(EXCERPTED DATA)

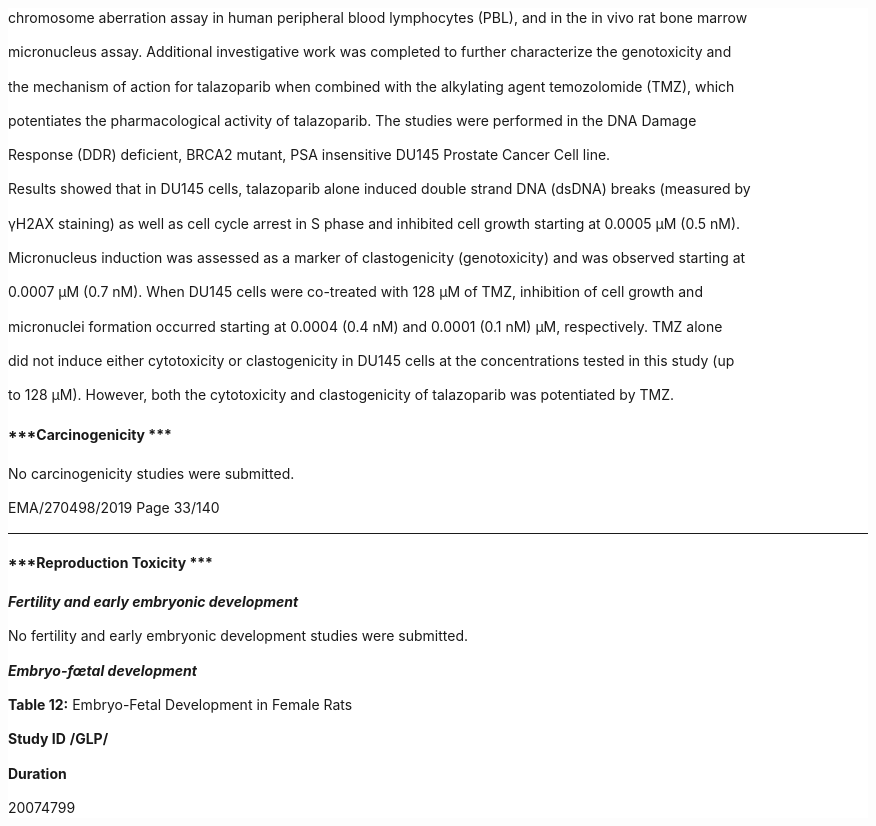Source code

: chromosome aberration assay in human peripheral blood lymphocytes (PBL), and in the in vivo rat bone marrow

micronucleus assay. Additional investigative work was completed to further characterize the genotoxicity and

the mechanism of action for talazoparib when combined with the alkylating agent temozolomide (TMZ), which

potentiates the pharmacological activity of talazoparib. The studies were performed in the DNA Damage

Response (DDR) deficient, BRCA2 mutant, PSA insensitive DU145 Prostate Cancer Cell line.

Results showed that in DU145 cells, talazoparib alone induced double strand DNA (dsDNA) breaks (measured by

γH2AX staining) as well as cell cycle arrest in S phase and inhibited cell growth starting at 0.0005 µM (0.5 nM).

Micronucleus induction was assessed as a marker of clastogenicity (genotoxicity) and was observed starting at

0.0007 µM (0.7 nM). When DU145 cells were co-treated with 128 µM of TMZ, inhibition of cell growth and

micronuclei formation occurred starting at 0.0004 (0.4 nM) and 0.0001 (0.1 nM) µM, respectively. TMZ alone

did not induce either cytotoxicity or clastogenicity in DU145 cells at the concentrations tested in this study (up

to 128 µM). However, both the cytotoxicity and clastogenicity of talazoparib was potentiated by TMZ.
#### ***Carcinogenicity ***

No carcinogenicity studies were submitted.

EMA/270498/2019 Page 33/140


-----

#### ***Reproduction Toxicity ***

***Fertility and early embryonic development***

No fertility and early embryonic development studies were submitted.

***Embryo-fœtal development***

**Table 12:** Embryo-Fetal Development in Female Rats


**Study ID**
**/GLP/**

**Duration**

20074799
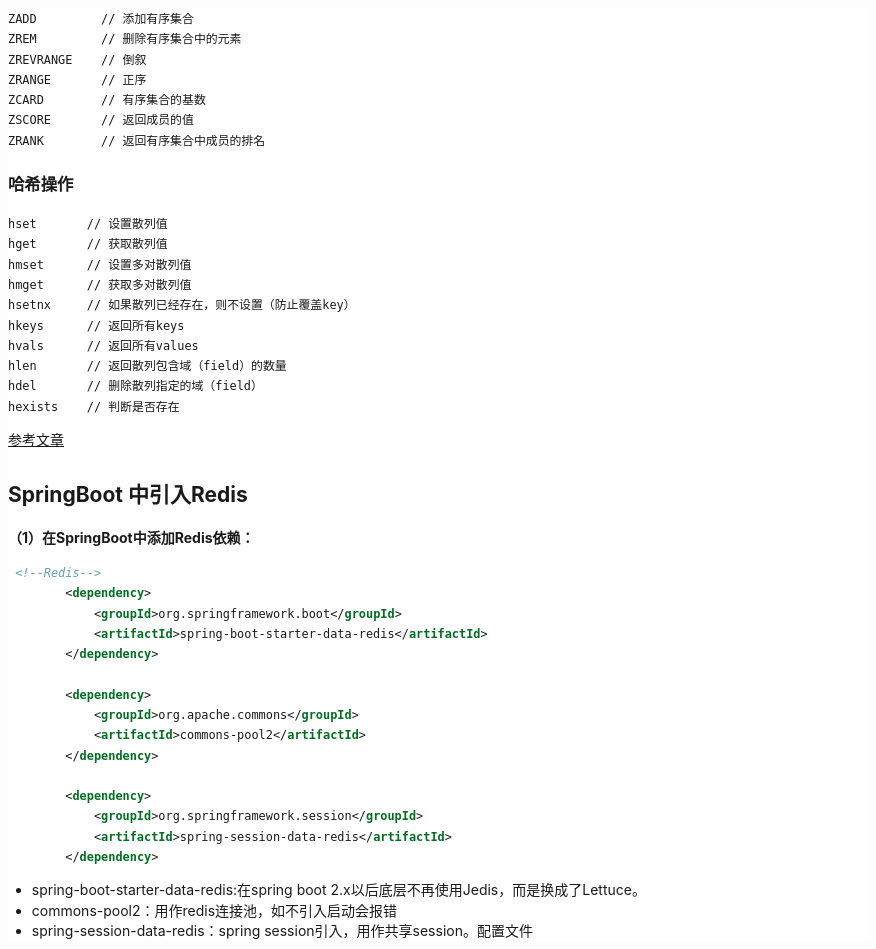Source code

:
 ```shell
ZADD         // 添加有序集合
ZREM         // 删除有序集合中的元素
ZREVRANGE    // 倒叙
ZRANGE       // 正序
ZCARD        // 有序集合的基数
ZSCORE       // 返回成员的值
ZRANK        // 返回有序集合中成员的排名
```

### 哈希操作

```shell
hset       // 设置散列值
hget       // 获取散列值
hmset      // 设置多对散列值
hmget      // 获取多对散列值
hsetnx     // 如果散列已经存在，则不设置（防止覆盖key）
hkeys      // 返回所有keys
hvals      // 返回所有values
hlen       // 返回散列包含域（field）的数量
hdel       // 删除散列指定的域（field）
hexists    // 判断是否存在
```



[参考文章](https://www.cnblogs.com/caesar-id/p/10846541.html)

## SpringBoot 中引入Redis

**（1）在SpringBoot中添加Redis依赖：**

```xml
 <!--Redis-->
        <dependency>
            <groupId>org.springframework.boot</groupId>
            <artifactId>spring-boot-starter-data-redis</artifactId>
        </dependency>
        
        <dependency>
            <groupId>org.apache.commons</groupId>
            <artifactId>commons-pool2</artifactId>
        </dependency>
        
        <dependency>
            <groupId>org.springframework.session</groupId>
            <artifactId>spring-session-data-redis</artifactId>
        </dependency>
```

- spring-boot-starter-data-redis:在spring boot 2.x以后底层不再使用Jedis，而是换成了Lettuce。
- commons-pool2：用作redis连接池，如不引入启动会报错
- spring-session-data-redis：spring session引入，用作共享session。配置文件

(End EXCERPTED DATA)

WHAT THIS TASK INVOLVES
Write out all the records exactly, omitting the images.

OUTPUT OF THE TASK
Source code

: chromosome aberration assay in human peripheral blood lymphocytes (PBL), and in the in vivo rat bone marrow

micronucleus assay. Additional investigative work was completed to further characterize the genotoxicity and

the mechanism of action for talazoparib when combined with the alkylating agent temozolomide (TMZ), which

potentiates the pharmacological activity of talazoparib. The studies were performed in the DNA Damage

Response (DDR) deficient, BRCA2 mutant, PSA insensitive DU145 Prostate Cancer Cell line.

Results showed that in DU145 cells, talazoparib alone induced double strand DNA (dsDNA) breaks (measured by

γH2AX staining) as well as cell cycle arrest in S phase and inhibited cell growth starting at 0.0005 µM (0.5 nM).

Micronucleus induction was assessed as a marker of clastogenicity (genotoxicity) and was observed starting at

0.0007 µM (0.7 nM). When DU145 cells were co-treated with 128 µM of TMZ, inhibition of cell growth and

micronuclei formation occurred starting at 0.0004 (0.4 nM) and 0.0001 (0.1 nM) µM, respectively. TMZ alone

did not induce either cytotoxicity or clastogenicity in DU145 cells at the concentrations tested in this study (up

to 128 µM). However, both the cytotoxicity and clastogenicity of talazoparib was potentiated by TMZ.
#### ***Carcinogenicity ***

No carcinogenicity studies were submitted.

EMA/270498/2019 Page 33/140


-----

#### ***Reproduction Toxicity ***

***Fertility and early embryonic development***

No fertility and early embryonic development studies were submitted.

***Embryo-fœtal development***

**Table 12:** Embryo-Fetal Development in Female Rats


**Study ID**
**/GLP/**

**Duration**

20074799
Source code

:
 ```shell
ZADD         // 添加有序集合
ZREM         // 删除有序集合中的元素
ZREVRANGE    // 倒叙
ZRANGE       // 正序
ZCARD        // 有序集合的基数
ZSCORE       // 返回成员的值
ZRANK        // 返回有序集合中成员的排名
```

### 哈希操作

```shell
hset       // 设置散列值
hget       // 获取散列值
hmset      // 设置多对散列值
hmget      // 获取多对散列值
hsetnx     // 如果散列已经存在，则不设置（防止覆盖key）
hkeys      // 返回所有keys
hvals      // 返回所有values
hlen       // 返回散列包含域（field）的数量
hdel       // 删除散列指定的域（field）
hexists    // 判断是否存在
```



[参考文章](https://www.cnblogs.com/caesar-id/p/10846541.html)

## SpringBoot 中引入Redis

**（1）在SpringBoot中添加Redis依赖：**

```xml
 <!--Redis-->
        <dependency>
            <groupId>org.springframework.boot</groupId>
            <artifactId>spring-boot-starter-data-redis</artifactId>
        </dependency>
        
        <dependency>
            <groupId>org.apache.commons</groupId>
            <artifactId>commons-pool2</artifactId>
        </dependency>
        
        <dependency>
            <groupId>org.springframework.session</groupId>
            <artifactId>spring-session-data-redis</artifactId>
        </dependency>
```

- spring-boot-starter-data-redis:在spring boot 2.x以后底层不再使用Jedis，而是换成了Lettuce。
- commons-pool2：用作redis连接池，如不引入启动会报错
- spring-session-data-redis：spring session引入，用作共享session。配置文件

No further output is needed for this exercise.